__PROBLEM TO SOLVE__. Leaving the pictures aside, transcribe every line below exactly.

(Document images with source code)

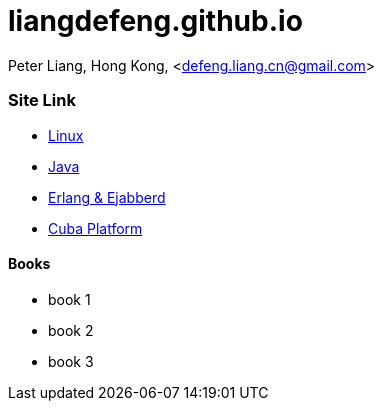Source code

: //
// file: index.adoc
//
= liangdefeng.github.io

Peter Liang, Hong Kong, <defeng.liang.cn@gmail.com>


=== Site Link

* link:Linux[Linux]
* link:Java[Java]
* link:Erlang&Ejabberd[Erlang & Ejabberd]
* link:CubaPlatform[Cuba Platform]


==== Books
* book 1
* book 2
* book 3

__ANSWER BELOW__.
Source code

: //
// file: index.adoc
//
= liangdefeng.github.io

Peter Liang, Hong Kong, <defeng.liang.cn@gmail.com>


=== Site Link

* link:Linux[Linux]
* link:Java[Java]
* link:Erlang&Ejabberd[Erlang & Ejabberd]
* link:CubaPlatform[Cuba Platform]


==== Books
* book 1
* book 2
* book 3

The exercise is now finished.